### Work task
Copy out the lines of the material below, starting with the line that contains "筋肉の緊張をゆるめていきます。" and going on through the line that contains "腱鞘炎・ばね指の対処法と予防法", and output only those lines.

---

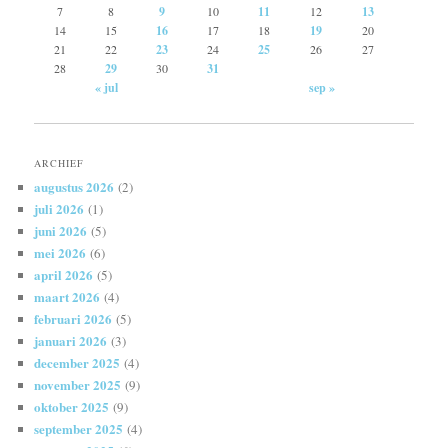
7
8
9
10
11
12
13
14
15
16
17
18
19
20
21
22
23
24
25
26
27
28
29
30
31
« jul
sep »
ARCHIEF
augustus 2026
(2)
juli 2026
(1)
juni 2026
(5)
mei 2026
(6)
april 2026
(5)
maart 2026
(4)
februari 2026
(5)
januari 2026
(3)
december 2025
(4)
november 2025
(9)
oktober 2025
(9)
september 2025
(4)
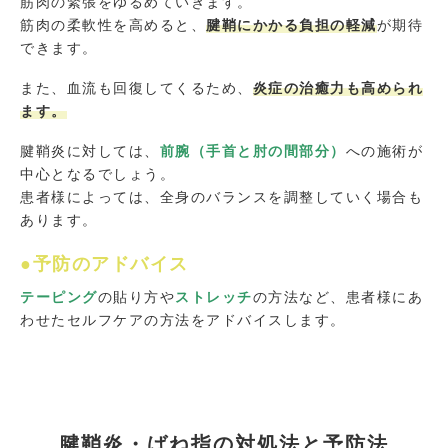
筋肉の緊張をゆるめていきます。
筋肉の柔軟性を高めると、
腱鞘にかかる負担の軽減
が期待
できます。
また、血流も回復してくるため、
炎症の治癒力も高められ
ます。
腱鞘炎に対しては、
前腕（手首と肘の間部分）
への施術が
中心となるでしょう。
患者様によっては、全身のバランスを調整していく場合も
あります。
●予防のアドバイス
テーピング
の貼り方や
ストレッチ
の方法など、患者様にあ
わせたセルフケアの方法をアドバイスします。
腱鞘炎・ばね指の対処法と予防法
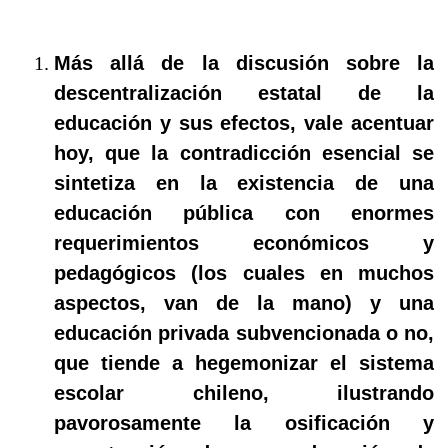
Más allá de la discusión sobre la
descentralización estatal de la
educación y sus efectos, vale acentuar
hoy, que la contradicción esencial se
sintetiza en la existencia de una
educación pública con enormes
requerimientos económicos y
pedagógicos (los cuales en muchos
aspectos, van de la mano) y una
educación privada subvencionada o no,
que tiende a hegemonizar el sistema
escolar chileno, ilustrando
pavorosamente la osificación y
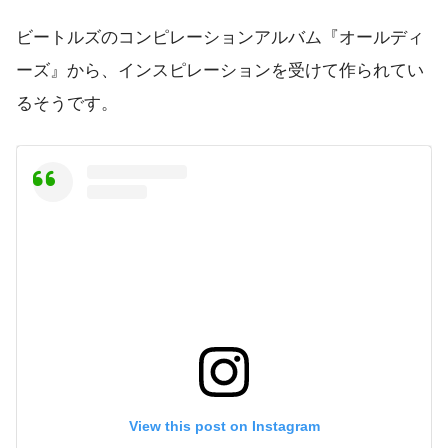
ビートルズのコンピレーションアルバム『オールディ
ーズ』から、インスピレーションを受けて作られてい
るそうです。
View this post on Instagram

---

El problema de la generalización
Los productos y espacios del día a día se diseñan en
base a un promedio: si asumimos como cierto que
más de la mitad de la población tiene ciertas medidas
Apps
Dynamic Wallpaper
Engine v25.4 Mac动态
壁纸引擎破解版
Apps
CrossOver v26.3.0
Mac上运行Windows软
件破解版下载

---

### Response area
筋肉の緊張をゆるめていきます。
筋肉の柔軟性を高めると、
腱鞘にかかる負担の軽減
が期待
できます。
また、血流も回復してくるため、
炎症の治癒力も高められ
ます。
腱鞘炎に対しては、
前腕（手首と肘の間部分）
への施術が
中心となるでしょう。
患者様によっては、全身のバランスを調整していく場合も
あります。
●予防のアドバイス
テーピング
の貼り方や
ストレッチ
の方法など、患者様にあ
わせたセルフケアの方法をアドバイスします。
腱鞘炎・ばね指の対処法と予防法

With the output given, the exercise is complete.